The Sheffield Rose (formerly Crown)

Used from the inception of the Assay Office in 1773 , the Crown was the town mark of Sheffield. Because of possible confusion with the Crown mark used after 1798 as the hallmark for 18ct gold the mark was changed on January 1st 1975 for a rose which had incidentally, been used as the gold mark of Sheffield when the Assay Office there was entitled to test the mark gold after March 1st 1904. Between 1708 and 1853 the crown is often incorporated with the date letter struck on small objects.

The Birmingham Anchor

Birmingham Assay Office was founded by an Act of Parliament in 1773. It had become clear by this time to the silversmiths of Birmingham, especially Matthew Boulton, that their trade would never truly prosper without an Office of their own. Boulton lobbied Parliament vigorously and was finally rewarded by the Hallmarking Act 1773, which founded the Birmingham Assay Office.

Hallmarking of precious metals is still a legal requirement in the UK and in 2006  Birmingham Assay Office is the largest Assay Office in the World, handling over 12 million articles per year.

 

London Leopard’s Head

The first hallmark to be used was the leopard’s head, in the year 1300. In that year, a decree by Edward I laid down that silver or gold could not be made or sold unless it was marked by the leopard’s head or ‘The King’s Mark’ as it was then known. This mark became ‘crowned’ in 1478 and remained ‘crowned’ until 1821. Since 1821, the uncrowned leopard’s head has remained as the distinguishing mark of London.

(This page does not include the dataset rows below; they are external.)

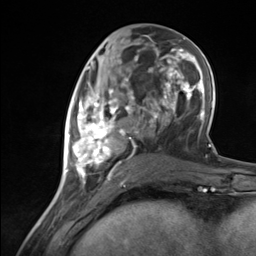
Breast MRI (dynamic contrast-enhanced), one axial slice; cropped to one breast; dynamic contrast-enhanced series, time point 2 of 7 at this slice position (early post-contrast); 3 T; TE 1.8 ms, TR 4.7 ms; 1.3 mm slice thickness; 256 × 256 image matrix, field of view 150 × 150 mm. Female patient.
Structures marked on this image (semi-automatically segmented with operator editing):
- enhancing-tissue mask used for the functional tumour volume (all voxels passing the contrast-enhancement thresholds inside the analysis volume; usually the tumour): bounding box [x1, y1, x2, y2] px = [65, 85, 134, 183]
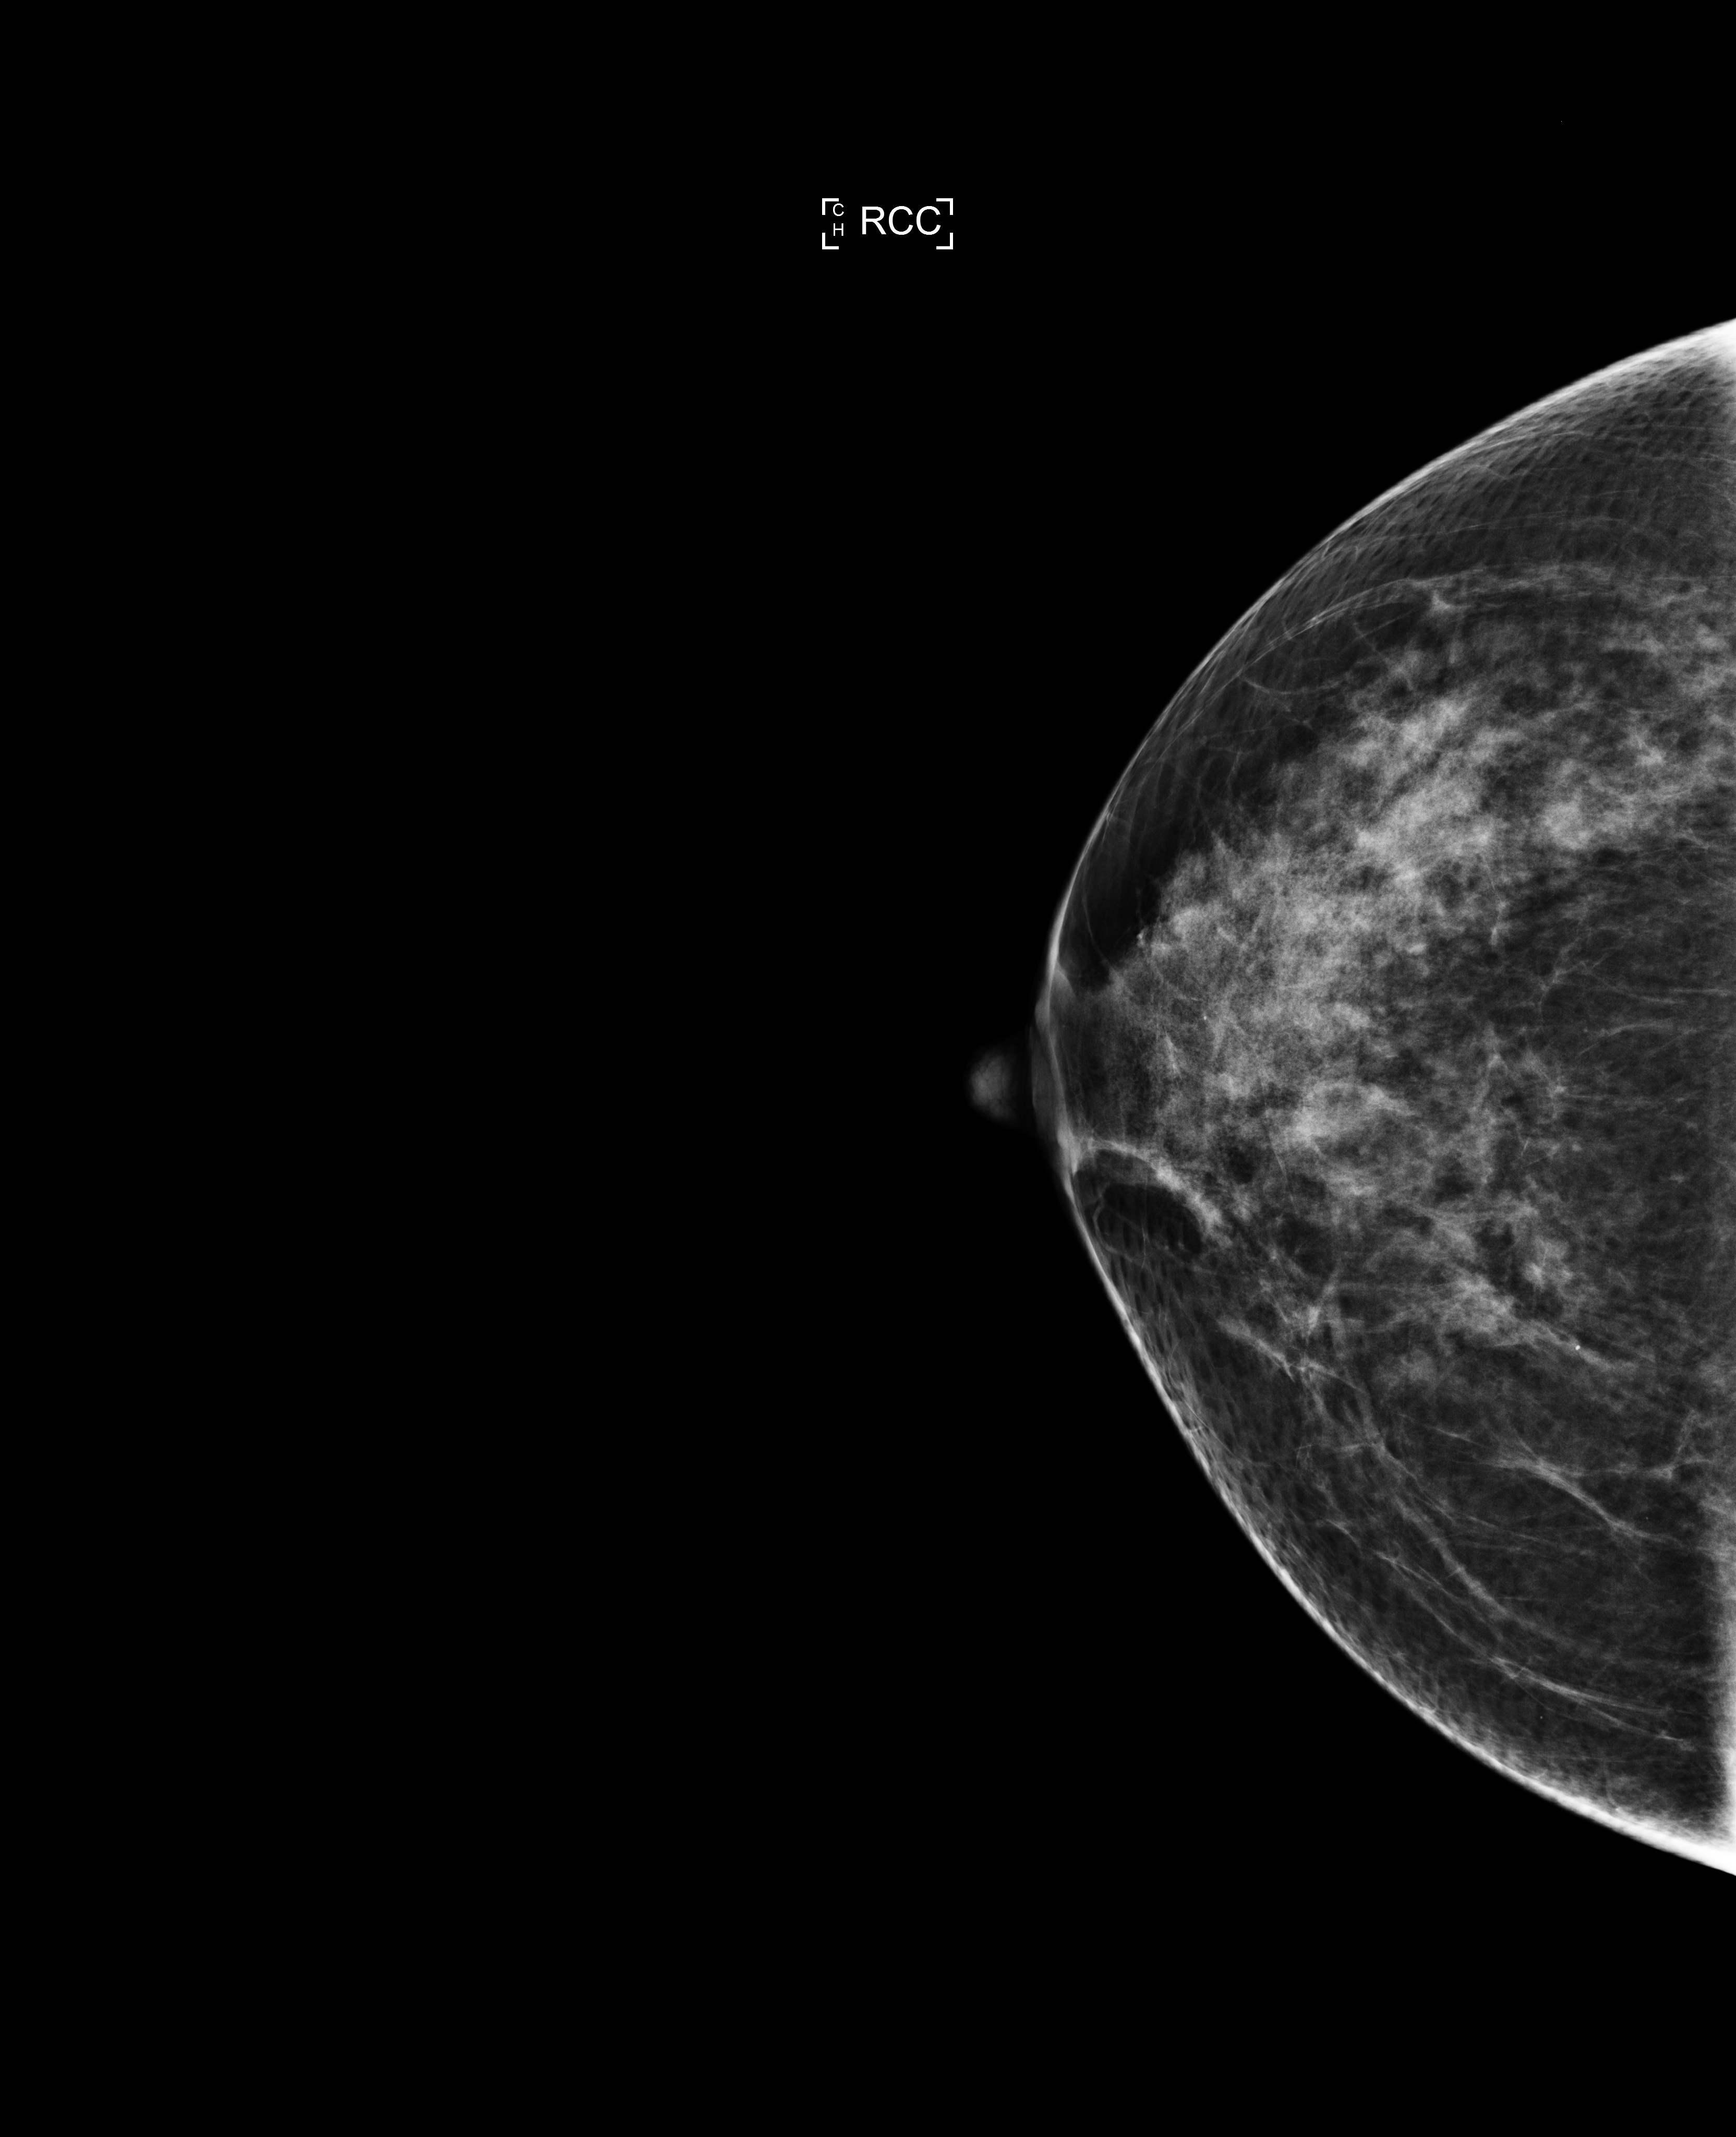
Digital mammogram (FFDM), right breast, cranio-caudal projection, annual screening mammography examination, compressed breast thickness 78 mm, system: Selenia Dimensions. Female patient, age 49 years.
- breast density at the screening exam (both breasts): heterogeneously dense (BI-RADS density category c)
- final BI-RADS assessment for this screening round (tomosynthesis exam, both breasts): category 1
- recall: no recall after this screen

The Worshipful Company of Goldsmiths, more commonly known as the Goldsmiths’ Company, is one of the Twelve Great Livery Companies of the City of London and received its first royal charter in 1327.   Founded to regulate the craft or trade of the goldsmith, the Goldsmiths’ Company has been responsible since 1300 for testing the quality of gold, silver and, from 1975, platinum articles. In 2010 Palladium was brought into this regime.

 

Goldsmiths’ Hall in 1913

Other responsibilities of Assay Office London include the annual examination of coins manufactured by the Royal Mint, known as the Trial of the Pyx and, with the assistance of the Antique Plate Committee, the checking of items of antique silver plate suspected of having contravened the Hallmarking Act.

Edinburgh Castle & Thistle

Scottish hallmarks have been regulated by statute since 1457 but the earliest known example dates only from 1556 – 7. The Incorporation of Goldsmiths of the City of Edinburgh was thought to be in the 1490’s and the earliest surviving records date from 1525.

Dublin — Hibernia and Harp

The hallmarking of Irish silver began towards the middle of the 17th century. The mark of origin is the Harp Crowned and it appears with a date letter and maker’s mark. In 1731, the figure of Hibernia was added

The Dublin Assay Office was established in 1637 to supervise the assaying of all gold and silver throughout the whole of Ireland. Originally, hallmarks consisted of the goldsmiths’ proper mark which was the maker’s mark originally used to identify the silversmith or goldsmith responsible for making the article. The fineness mark, the harp crown was applied to 22 carat gold and sterling silver, which was silver of a standard of 925 parts of fine silver in each 1000.